🤖 AI Summary
Online hate speech detection heavily relies on human-annotated data prone to social bias, yet the systematic biases arising from interactions between annotator and target demographic attributes remain empirically uncharacterized. This paper conducts the first quantitative analysis of bidirectional annotator–target demographic interactions—using a large-scale dataset rich in annotator and target sociodemographic metadata—to characterize the magnitude, distribution, and patterns of human bias. It further introduces a role-based prompting framework for large language models (LLMs) to comparatively evaluate their bias profiles. Results reveal pronounced intergroup heterogeneity in human bias, whereas LLM bias exhibits stronger contextual dependence and does not merely replicate human identity-based biases. These findings establish a new empirical benchmark and methodological foundation for developing fair, interpretable hate speech detection systems.
📝 Abstract
The rise of online platforms exacerbated the spread of hate speech, demanding scalable and effective detection. However, the accuracy of hate speech detection systems heavily relies on human-labeled data, which is inherently susceptible to biases. While previous work has examined the issue, the interplay between the characteristics of the annotator and those of the target of the hate are still unexplored.

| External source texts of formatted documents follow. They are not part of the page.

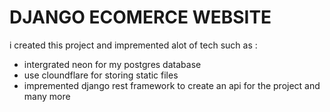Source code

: # DJANGO ECOMERCE WEBSITE 

i created this project and impremented alot of tech such as :
- intergrated neon for my postgres database
- use cloundflare for storing static files 
- impremented django rest framework to create an api for the project 
and many more 
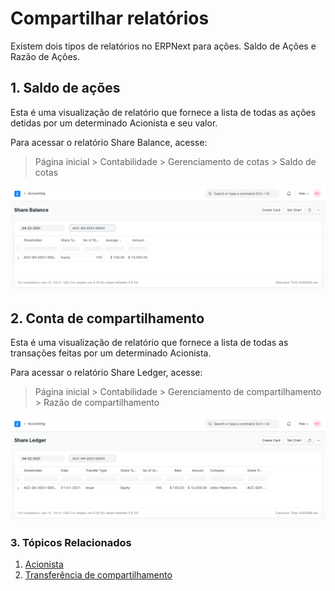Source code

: # Compartilhar relatórios


Existem dois tipos de relatórios no ERPNext para ações. Saldo de Ações e Razão de Ações.


## 1. Saldo de ações


Esta é uma visualização de relatório que fornece a lista de todas as ações detidas por um determinado Acionista e seu valor.


Para acessar o relatório Share Balance, acesse:



> 
> Página inicial > Contabilidade > Gerenciamento de cotas > Saldo de cotas
> 
> 
> 


![Relatório de saldo de compartilhamento](/files/share-balance-report.png)


## 2. Conta de compartilhamento


Esta é uma visualização de relatório que fornece a lista de todas as transações feitas por um determinado Acionista.


Para acessar o relatório Share Ledger, acesse:



> 
> Página inicial > Contabilidade > Gerenciamento de compartilhamento > Razão de compartilhamento
> 
> 
> 


![Share Ledger Report](/files/share-ledger-report.png)


### 3. Tópicos Relacionados


1. [Acionista](/docs/pt/accounts/shareholder)
2. [Transferência de compartilhamento](/docs/pt/accounts/share-transfer)
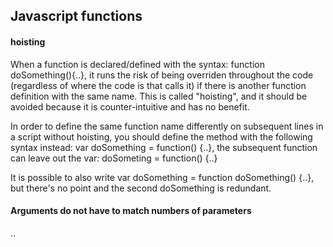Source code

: Javascript functions
--

<h4>hoisting</h4>

When a function is declared/defined with the syntax: function doSomething(){..},
it runs the risk of being overriden throughout the code (regardless of where the code is that calls
it) if there is another function definition with the same name. This is called "hoisting", and it should
be avoided because it is counter-intuitive and has no benefit.


In order to define the same function name differently on subsequent lines in a script without hoisting, you should
define the method with the following syntax instead: var doSomething = function() {..}, the
subsequent function can leave out the var: doSometing = function() {..}


It is possible to also write var doSomething = function doSomething() {..}, but there's no point
and the second doSomething is redundant.

<h4>Arguments do not have to match numbers of parameters</h4>

..
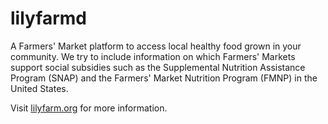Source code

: # lilyfarmd

A Farmers' Market platform to access local healthy food grown in your community. We try to include information on which Farmers' Markets support social subsidies such as the Supplemental Nutrition Assistance Program (SNAP) and the Farmers' Market Nutrition Program (FMNP) in the United States.

Visit [lilyfarm.org](https://lilyfarm.org/) for more information.
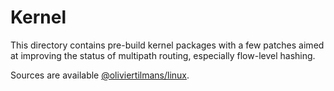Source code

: # Kernel

This directory contains pre-build kernel packages with a few patches aimed
at improving the status of multipath routing, especially flow-level hashing.

Sources are available [@oliviertilmans/linux](https://github.com/oliviertilmans/linux).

We fill this gap by leveraging an extensive dataset with rich socio-demographic information of both annotators and targets, uncovering how human biases manifest in relation to the target's attributes. Our analysis surfaces the presence of widespread biases, which we quantitatively describe and characterize based on their intensity and prevalence, revealing marked differences. Furthermore, we compare human biases with those exhibited by persona-based LLMs. Our findings indicate that while persona-based LLMs do exhibit biases, these differ significantly from those of human annotators. Overall, our work offers new and nuanced results on human biases in hate speech annotations, as well as fresh insights into the design of AI-driven hate speech detection systems.